Only the lines in the entries below from the line with "民気分となって夕方の電車でそぞろ歩きをしたいと思うの" to the line with "en France). Il", both included, belong in the answer, transcribed exactly and without pictures.

## [Stored dataset items]
----------------------------------------
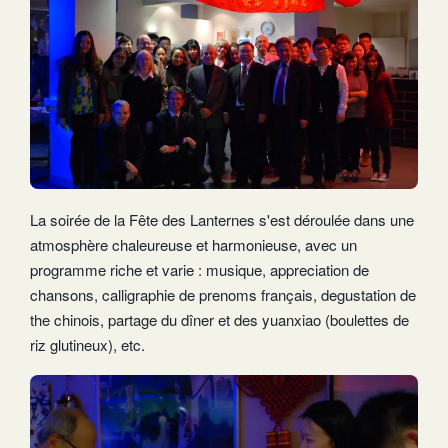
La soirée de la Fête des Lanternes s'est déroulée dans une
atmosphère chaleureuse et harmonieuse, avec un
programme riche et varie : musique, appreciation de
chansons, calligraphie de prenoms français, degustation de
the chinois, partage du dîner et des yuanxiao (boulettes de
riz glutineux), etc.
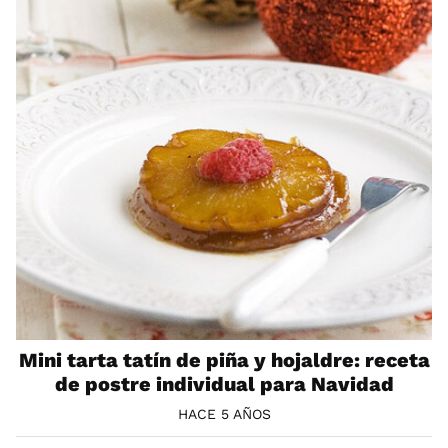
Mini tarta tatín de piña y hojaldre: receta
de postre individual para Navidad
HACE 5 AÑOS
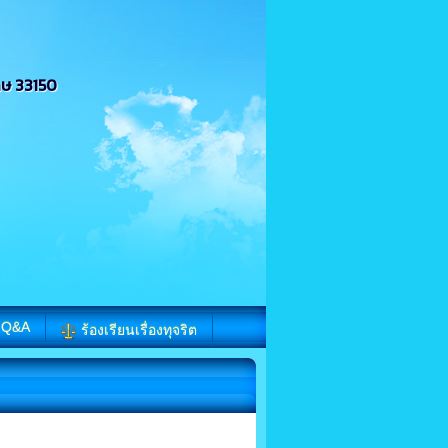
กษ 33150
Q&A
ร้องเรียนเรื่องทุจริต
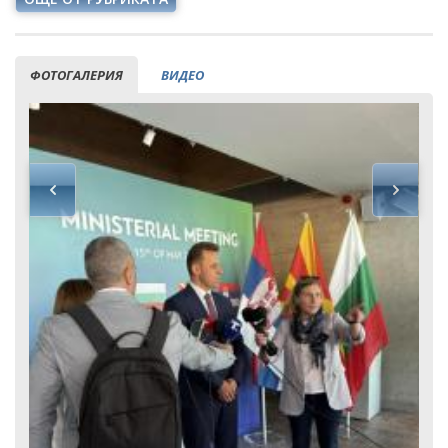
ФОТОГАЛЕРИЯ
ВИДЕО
----------------------------------------
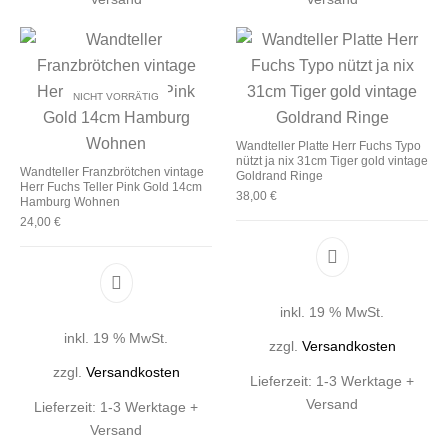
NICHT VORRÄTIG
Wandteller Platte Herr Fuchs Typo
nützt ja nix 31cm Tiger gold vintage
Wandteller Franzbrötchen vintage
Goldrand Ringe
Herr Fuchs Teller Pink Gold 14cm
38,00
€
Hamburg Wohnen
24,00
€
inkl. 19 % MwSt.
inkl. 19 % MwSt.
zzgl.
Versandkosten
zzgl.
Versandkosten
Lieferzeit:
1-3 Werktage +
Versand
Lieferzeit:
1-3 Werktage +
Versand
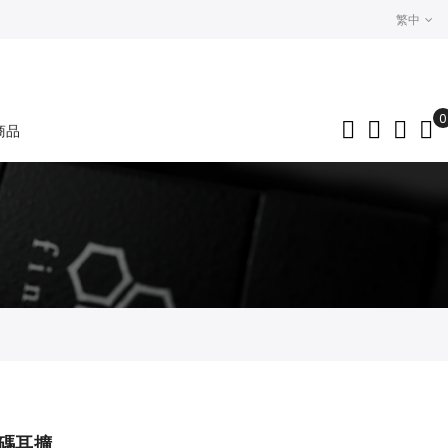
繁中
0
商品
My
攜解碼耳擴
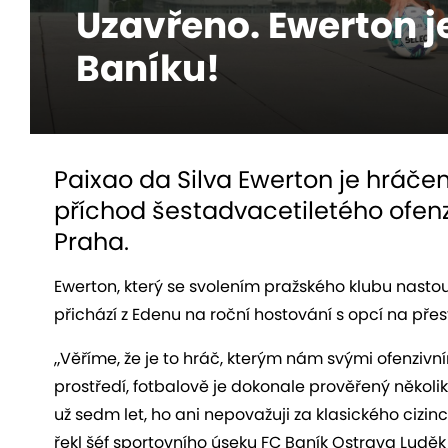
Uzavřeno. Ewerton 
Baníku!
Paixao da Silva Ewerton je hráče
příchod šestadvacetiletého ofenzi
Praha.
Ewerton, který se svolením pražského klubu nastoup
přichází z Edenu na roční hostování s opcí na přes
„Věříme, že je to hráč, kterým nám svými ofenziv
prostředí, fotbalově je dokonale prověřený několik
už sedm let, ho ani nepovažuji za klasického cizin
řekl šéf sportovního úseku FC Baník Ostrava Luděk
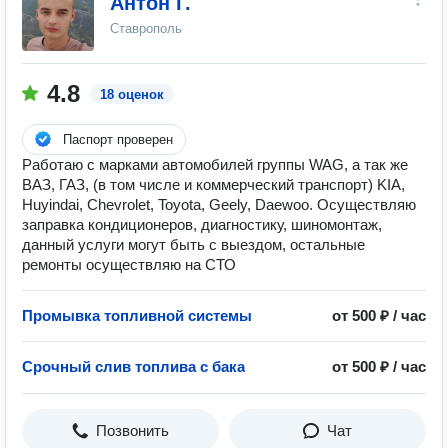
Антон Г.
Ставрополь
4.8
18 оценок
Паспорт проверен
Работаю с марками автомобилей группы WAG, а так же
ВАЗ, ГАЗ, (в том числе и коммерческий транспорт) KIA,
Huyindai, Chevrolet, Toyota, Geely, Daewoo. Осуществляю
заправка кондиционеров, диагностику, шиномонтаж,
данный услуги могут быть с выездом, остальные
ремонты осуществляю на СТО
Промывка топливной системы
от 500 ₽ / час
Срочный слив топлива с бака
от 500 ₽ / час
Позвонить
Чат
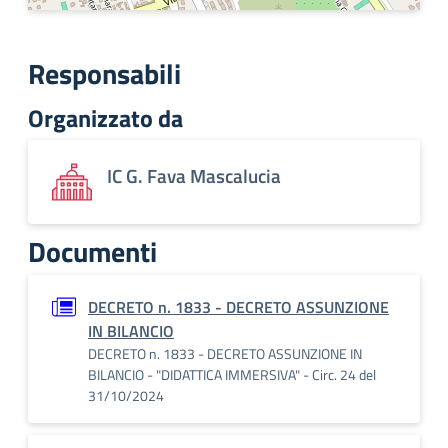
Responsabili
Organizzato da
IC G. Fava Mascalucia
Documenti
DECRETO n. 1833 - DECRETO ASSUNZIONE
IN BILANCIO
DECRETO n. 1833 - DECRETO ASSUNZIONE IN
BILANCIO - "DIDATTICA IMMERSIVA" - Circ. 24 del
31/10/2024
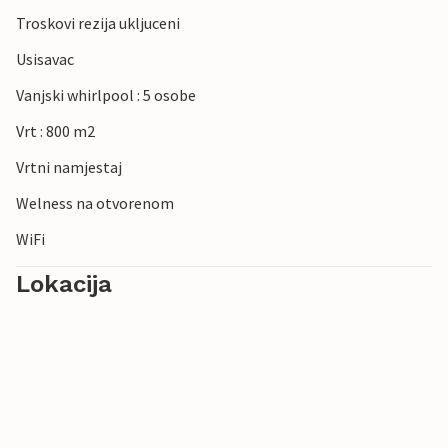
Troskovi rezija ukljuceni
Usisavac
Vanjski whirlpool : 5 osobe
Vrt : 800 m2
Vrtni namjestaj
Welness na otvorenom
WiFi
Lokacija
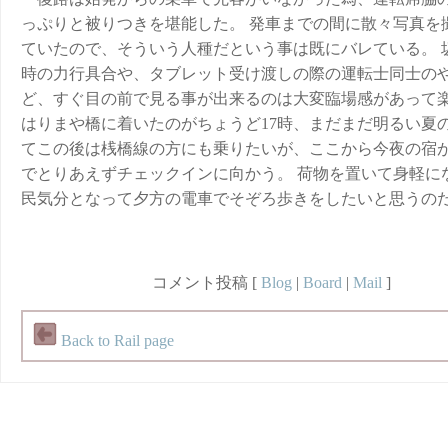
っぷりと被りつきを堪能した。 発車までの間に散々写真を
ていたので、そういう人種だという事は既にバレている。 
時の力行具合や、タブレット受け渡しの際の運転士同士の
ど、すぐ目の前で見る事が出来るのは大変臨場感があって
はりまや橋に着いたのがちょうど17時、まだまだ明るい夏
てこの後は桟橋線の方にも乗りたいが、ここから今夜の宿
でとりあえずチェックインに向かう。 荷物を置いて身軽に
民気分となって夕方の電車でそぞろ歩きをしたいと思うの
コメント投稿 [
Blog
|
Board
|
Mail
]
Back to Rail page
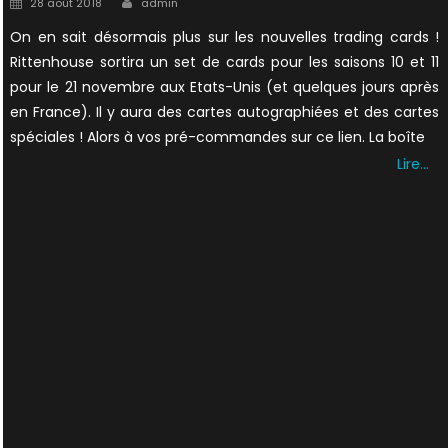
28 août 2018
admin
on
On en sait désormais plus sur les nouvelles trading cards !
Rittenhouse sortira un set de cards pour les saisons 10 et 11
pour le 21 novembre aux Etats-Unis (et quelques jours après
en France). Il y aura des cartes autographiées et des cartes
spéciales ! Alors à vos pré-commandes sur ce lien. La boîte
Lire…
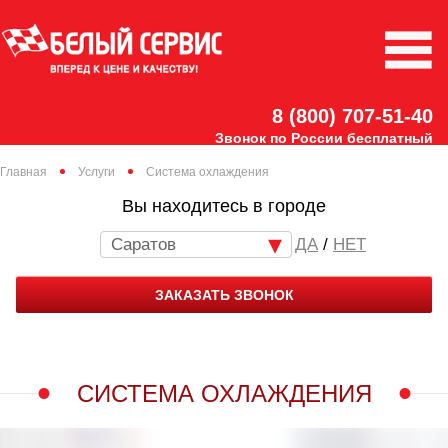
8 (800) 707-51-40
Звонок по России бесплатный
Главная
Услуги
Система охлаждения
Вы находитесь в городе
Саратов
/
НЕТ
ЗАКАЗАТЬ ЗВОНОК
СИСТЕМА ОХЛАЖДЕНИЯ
----------------------------------------
## [Final answer]
民気分となって夕方の電車でそぞろ歩きをしたいと思うの
コメント投稿 [
Blog
|
Board
|
Mail
]
Back to Rail page
28 août 2018
admin
on
On en sait désormais plus sur les nouvelles trading cards !
Rittenhouse sortira un set de cards pour les saisons 10 et 11
pour le 21 novembre aux Etats-Unis (et quelques jours après
en France). Il y aura des cartes autographiées et des cartes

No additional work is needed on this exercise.